§ Work instruction
The answer must be the full set of records, repeated exactly.

[Stored data entries]
=== Begin Enclosure ===

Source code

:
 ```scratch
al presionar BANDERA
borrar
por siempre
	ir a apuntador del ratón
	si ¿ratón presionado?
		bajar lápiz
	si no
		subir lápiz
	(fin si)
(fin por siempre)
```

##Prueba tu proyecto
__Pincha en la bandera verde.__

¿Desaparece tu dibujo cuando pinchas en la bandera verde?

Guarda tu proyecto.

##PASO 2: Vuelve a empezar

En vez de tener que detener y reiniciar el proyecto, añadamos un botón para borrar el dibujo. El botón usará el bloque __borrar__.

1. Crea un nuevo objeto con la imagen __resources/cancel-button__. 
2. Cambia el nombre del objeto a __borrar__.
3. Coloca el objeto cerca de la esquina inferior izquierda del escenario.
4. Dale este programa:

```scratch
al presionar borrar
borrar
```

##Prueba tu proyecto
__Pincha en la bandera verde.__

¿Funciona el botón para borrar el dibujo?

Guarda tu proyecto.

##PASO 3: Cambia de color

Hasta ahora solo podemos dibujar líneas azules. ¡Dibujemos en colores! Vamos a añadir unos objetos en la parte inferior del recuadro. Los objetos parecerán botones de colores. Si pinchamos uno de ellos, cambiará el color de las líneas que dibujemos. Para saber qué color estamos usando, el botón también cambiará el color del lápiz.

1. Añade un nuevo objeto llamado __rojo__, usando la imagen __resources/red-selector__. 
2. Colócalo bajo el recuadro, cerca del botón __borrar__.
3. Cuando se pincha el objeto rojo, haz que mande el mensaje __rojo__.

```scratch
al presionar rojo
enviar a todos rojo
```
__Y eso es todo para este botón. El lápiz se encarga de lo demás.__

=== End Enclosure ===

§ Task result
Source code

:
 ```scratch
al presionar BANDERA
borrar
por siempre
	ir a apuntador del ratón
	si ¿ratón presionado?
		bajar lápiz
	si no
		subir lápiz
	(fin si)
(fin por siempre)
```

##Prueba tu proyecto
__Pincha en la bandera verde.__

¿Desaparece tu dibujo cuando pinchas en la bandera verde?

Guarda tu proyecto.

##PASO 2: Vuelve a empezar

En vez de tener que detener y reiniciar el proyecto, añadamos un botón para borrar el dibujo. El botón usará el bloque __borrar__.

1. Crea un nuevo objeto con la imagen __resources/cancel-button__. 
2. Cambia el nombre del objeto a __borrar__.
3. Coloca el objeto cerca de la esquina inferior izquierda del escenario.
4. Dale este programa:

```scratch
al presionar borrar
borrar
```

##Prueba tu proyecto
__Pincha en la bandera verde.__

¿Funciona el botón para borrar el dibujo?

Guarda tu proyecto.

##PASO 3: Cambia de color

Hasta ahora solo podemos dibujar líneas azules. ¡Dibujemos en colores! Vamos a añadir unos objetos en la parte inferior del recuadro. Los objetos parecerán botones de colores. Si pinchamos uno de ellos, cambiará el color de las líneas que dibujemos. Para saber qué color estamos usando, el botón también cambiará el color del lápiz.

1. Añade un nuevo objeto llamado __rojo__, usando la imagen __resources/red-selector__. 
2. Colócalo bajo el recuadro, cerca del botón __borrar__.
3. Cuando se pincha el objeto rojo, haz que mande el mensaje __rojo__.

```scratch
al presionar rojo
enviar a todos rojo
```
__Y eso es todo para este botón. El lápiz se encarga de lo demás.__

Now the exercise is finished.